Ativos atuam em diferentes frentes da defesa do organismo

A vitamina D3 participa da regulação da resposta imunológica e auxilia o funcionamento das células de defesa. Já a vitamina C, conhecida pela ação antioxidante, contribui para o fortalecimento do sistema imune e pode favorecer uma recuperação mais rápida em casos de gripes e resfriados.

O zinco também desempenha papel importante na imunidade por atuar na divisão das células de defesa. O selênio, por sua vez, possui ação antioxidante e funciona como imunoestimulante, ajudando a compensar deficiências nos mecanismos naturais de proteção do organismo.

Entre os compostos de origem natural, a equinácea apresenta ação imunomoduladora e antiviral, estimulando a atividade de células responsáveis pela defesa contra agentes invasores. O própolis reúne propriedades bactericidas, antivirais e antifúngicas, além de favorecer a produção de anticorpos e auxiliar na modulação de processos inflamatórios.

Outro ativo utilizado é a betaglucana, que estimula as células de defesa e mantém o sistema imunológico em estado de alerta, facilitando o reconhecimento e o combate a agentes infecciosos.

Mary Anne Senna destaca que o uso desses ativos deve ser precedido de avaliação profissional.
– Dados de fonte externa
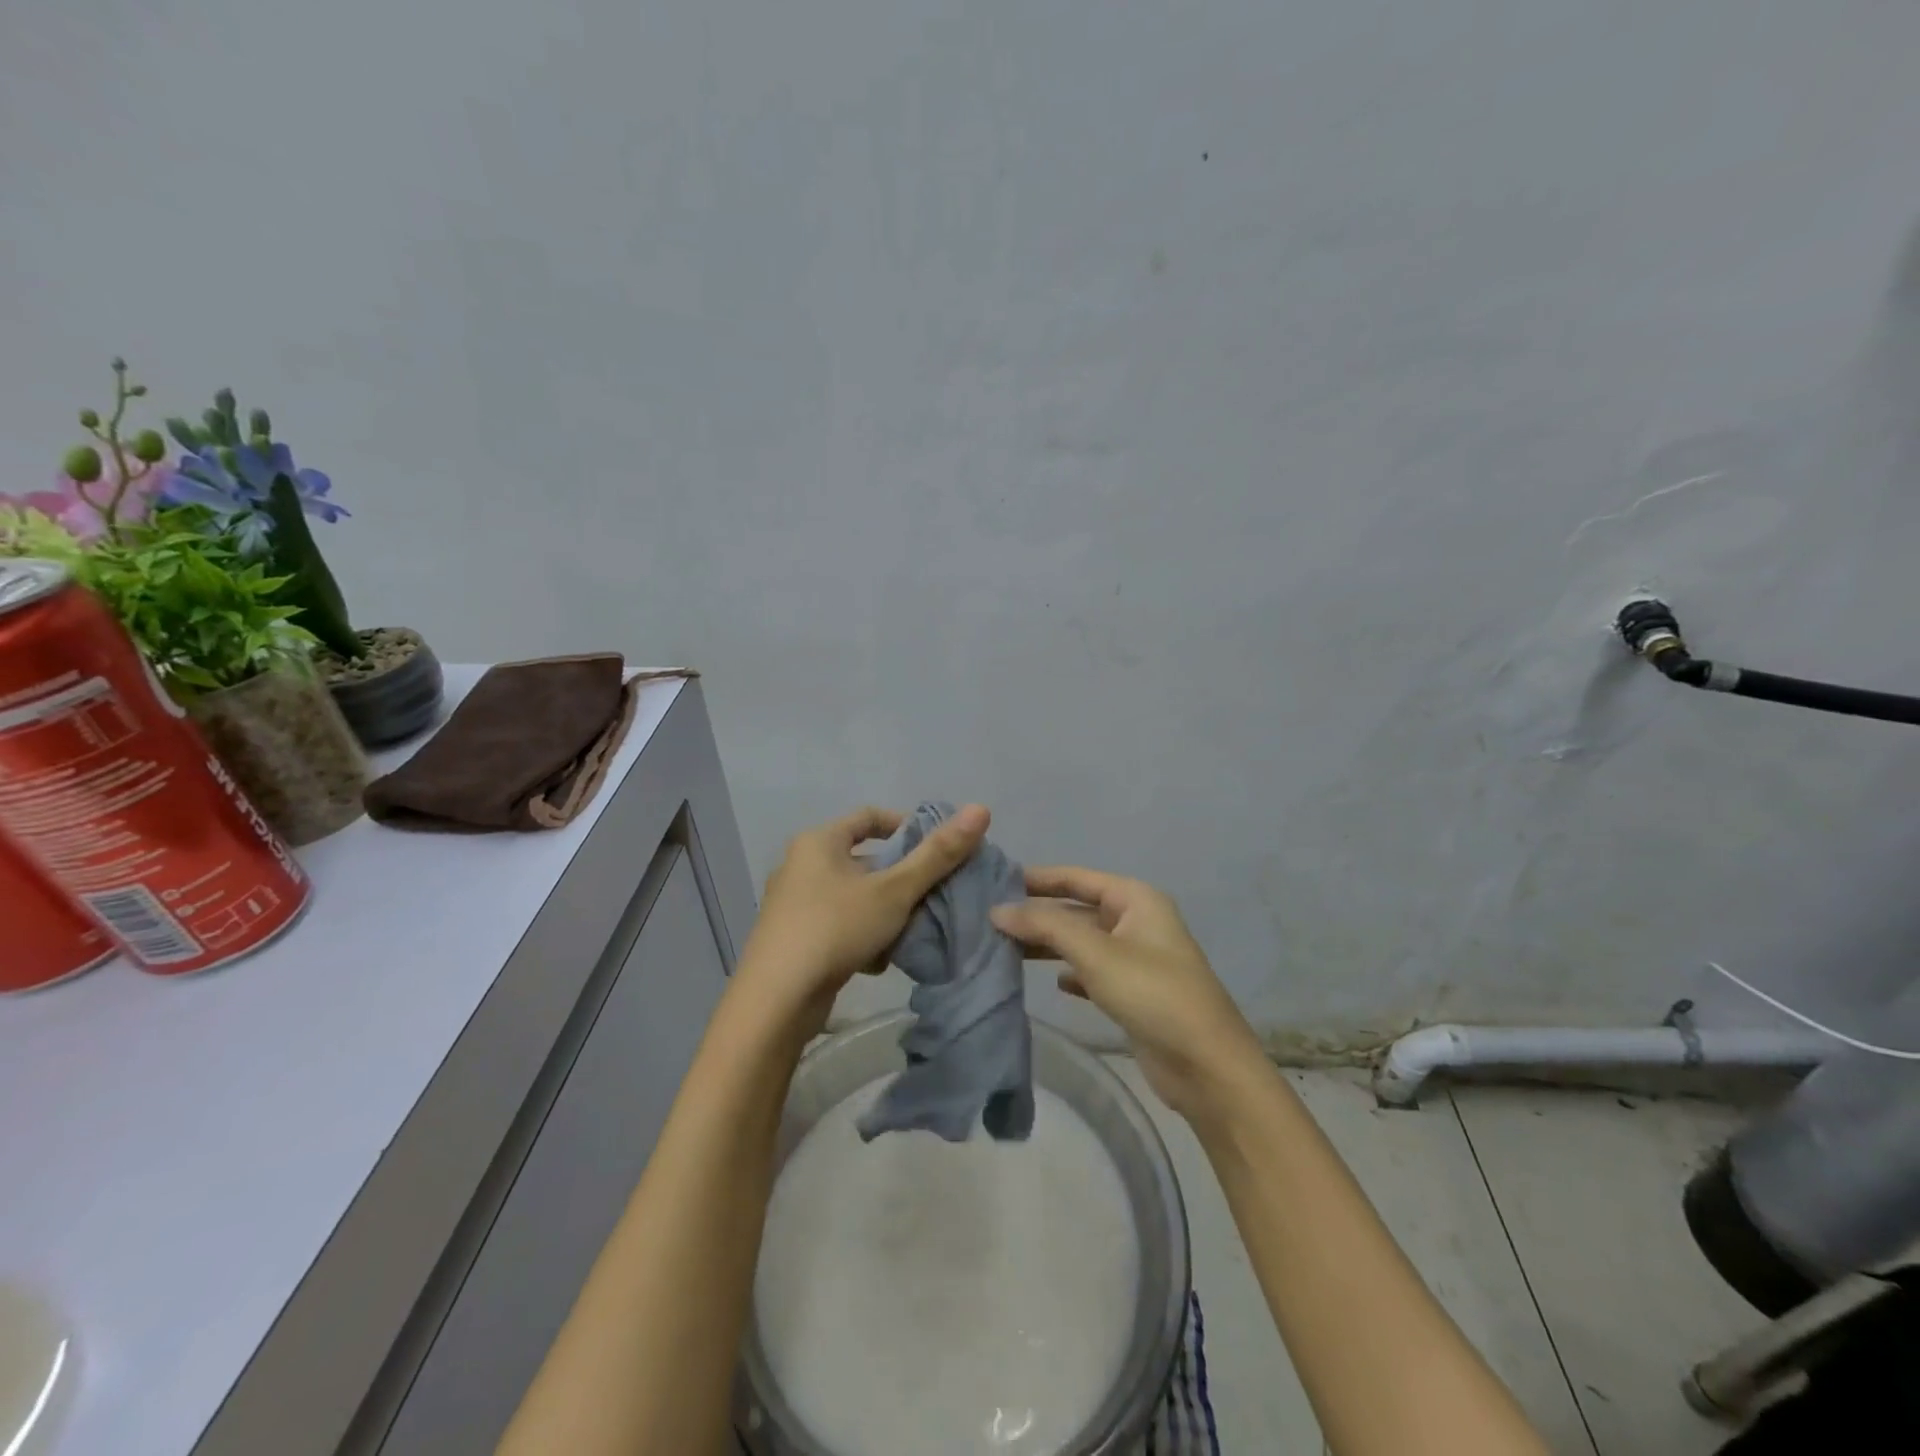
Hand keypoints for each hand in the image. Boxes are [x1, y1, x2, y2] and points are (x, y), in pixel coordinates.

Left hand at [730, 804, 991, 1037]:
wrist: (776, 1002)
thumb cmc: (835, 929)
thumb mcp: (894, 890)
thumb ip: (938, 854)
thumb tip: (981, 809)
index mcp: (818, 842)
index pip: (869, 818)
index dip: (906, 826)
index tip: (936, 848)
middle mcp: (801, 866)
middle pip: (864, 861)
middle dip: (900, 880)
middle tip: (932, 895)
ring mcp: (793, 905)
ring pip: (854, 897)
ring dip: (884, 913)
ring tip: (910, 933)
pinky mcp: (793, 939)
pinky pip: (839, 925)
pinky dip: (862, 937)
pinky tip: (878, 961)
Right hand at [992, 867, 1265, 1119]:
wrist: (1207, 1067)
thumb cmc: (1153, 993)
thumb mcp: (1096, 952)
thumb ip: (1045, 926)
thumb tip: (997, 910)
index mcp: (1135, 899)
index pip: (1077, 877)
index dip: (1037, 878)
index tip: (995, 882)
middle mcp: (1137, 921)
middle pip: (1077, 909)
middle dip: (1038, 914)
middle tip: (991, 919)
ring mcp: (1137, 958)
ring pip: (1082, 942)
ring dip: (1049, 944)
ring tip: (1005, 948)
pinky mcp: (1134, 992)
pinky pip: (1093, 971)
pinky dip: (1071, 973)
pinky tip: (1052, 982)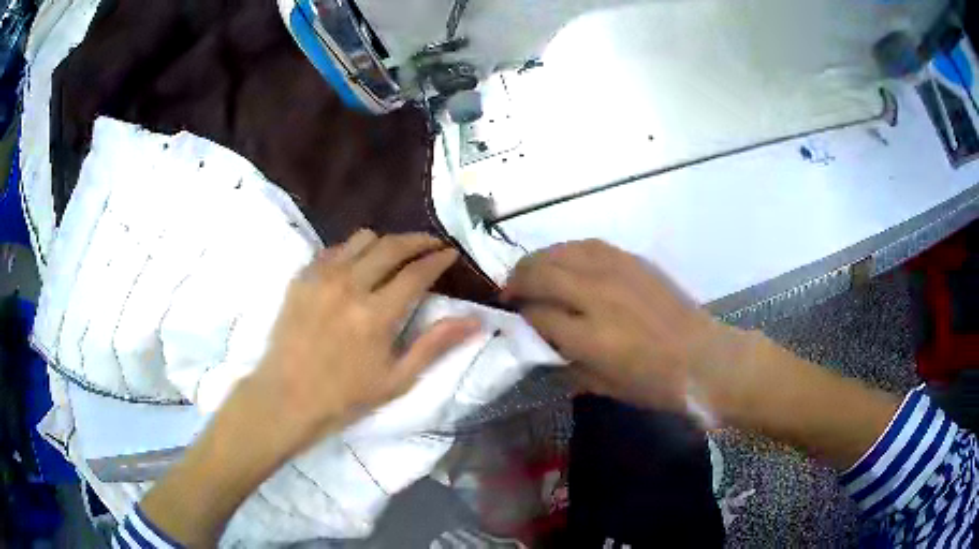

De acordo com a farmacêutica, a orientação de médicos, nutricionistas ou farmacêuticos é fundamental para definir uma formulação segura e compatível com as necessidades de cada pessoa.

No Laboratório de Manipulação da Araujo, em Belo Horizonte, as fórmulas são produzidas de forma personalizada e acompanhadas por farmacêuticos durante todas as etapas do processo. A unidade reúne mais de 230 profissionais, entre eles 19 farmacêuticos responsáveis pela produção diária de cerca de 1.200 fórmulas, que incluem cápsulas, sachês, cremes, géis, shampoos e medicamentos homeopáticos destinados às mais de 360 lojas da rede em Minas Gerais.